Minimum-Norm Interpolation Under Covariate Shift
This work addresses a foundational problem in machine learning theory for researchers and practitioners, providing insights into transfer learning with overparameterized models, though it is incremental as it builds on existing in-distribution benign overfitting research.
The paper tackles the theoretical gap in understanding transfer learning for high-dimensional linear models by proving the first non-asymptotic excess risk bounds for benignly-overfit linear interpolators under covariate shift, identifying beneficial and malignant shifts based on overparameterization.
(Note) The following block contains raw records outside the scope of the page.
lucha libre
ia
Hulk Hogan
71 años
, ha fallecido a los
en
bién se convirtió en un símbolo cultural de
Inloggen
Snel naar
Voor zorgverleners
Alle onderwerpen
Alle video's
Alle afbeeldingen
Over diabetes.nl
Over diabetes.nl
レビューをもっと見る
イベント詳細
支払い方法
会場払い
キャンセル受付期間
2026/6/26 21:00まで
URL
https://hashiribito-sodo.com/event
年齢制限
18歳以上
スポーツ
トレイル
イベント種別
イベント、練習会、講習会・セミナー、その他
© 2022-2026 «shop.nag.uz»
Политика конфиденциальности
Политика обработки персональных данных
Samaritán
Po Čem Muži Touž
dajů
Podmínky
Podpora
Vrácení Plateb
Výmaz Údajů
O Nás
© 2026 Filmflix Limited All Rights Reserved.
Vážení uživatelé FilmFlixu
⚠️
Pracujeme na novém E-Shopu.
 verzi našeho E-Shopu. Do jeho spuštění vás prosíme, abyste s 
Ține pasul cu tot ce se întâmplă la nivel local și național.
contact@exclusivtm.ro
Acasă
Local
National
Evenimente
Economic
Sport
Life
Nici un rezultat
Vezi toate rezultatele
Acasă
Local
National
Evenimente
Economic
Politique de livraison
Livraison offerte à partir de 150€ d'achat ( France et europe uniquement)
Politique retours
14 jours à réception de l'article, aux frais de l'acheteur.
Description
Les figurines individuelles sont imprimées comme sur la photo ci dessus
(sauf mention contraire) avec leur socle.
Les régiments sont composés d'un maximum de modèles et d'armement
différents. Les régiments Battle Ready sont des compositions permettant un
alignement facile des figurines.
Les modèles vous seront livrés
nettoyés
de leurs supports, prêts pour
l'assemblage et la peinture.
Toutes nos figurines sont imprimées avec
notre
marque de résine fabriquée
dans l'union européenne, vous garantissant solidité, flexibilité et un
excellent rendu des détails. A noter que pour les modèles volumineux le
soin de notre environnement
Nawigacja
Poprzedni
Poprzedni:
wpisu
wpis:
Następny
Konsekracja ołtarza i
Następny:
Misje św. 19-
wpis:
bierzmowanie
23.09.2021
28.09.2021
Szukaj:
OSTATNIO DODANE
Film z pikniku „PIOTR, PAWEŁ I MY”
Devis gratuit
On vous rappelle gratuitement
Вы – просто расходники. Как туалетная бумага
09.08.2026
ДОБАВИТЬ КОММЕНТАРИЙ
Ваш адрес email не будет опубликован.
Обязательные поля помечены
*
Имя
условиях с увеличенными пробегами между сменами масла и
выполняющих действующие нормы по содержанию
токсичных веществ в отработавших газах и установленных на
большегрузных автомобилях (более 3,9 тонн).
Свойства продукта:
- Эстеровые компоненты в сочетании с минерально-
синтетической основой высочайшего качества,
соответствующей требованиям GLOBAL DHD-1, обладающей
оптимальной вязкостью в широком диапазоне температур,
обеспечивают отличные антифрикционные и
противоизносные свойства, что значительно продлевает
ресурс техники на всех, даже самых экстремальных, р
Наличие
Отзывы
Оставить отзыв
Transfer learning is a critical part of real-world machine learning deployments and has been extensively studied in experimental works with overparameterized neural networks. However, even in the simplest setting of linear regression a notable gap still exists in the theoretical understanding of transfer learning. In-distribution research on high-dimensional linear regression has led to the identification of a phenomenon known as \textit{benign overfitting}, in which linear interpolators overfit to noisy training labels and yet still generalize well. This behavior occurs under specific conditions on the source covariance matrix and input data dimension. Therefore, it is natural to wonder how such high-dimensional linear models behave under transfer learning. We prove the first non-asymptotic excess risk bounds for benignly-overfit linear interpolators in the transfer learning setting. From our analysis, we propose a taxonomy of \textit{beneficial} and \textit{malignant} covariate shifts based on the degree of overparameterization. We follow our analysis with empirical studies that show these beneficial and malignant covariate shifts for linear interpolators on real image data, and for fully-connected neural networks in settings where the input data dimension is larger than the training sample size.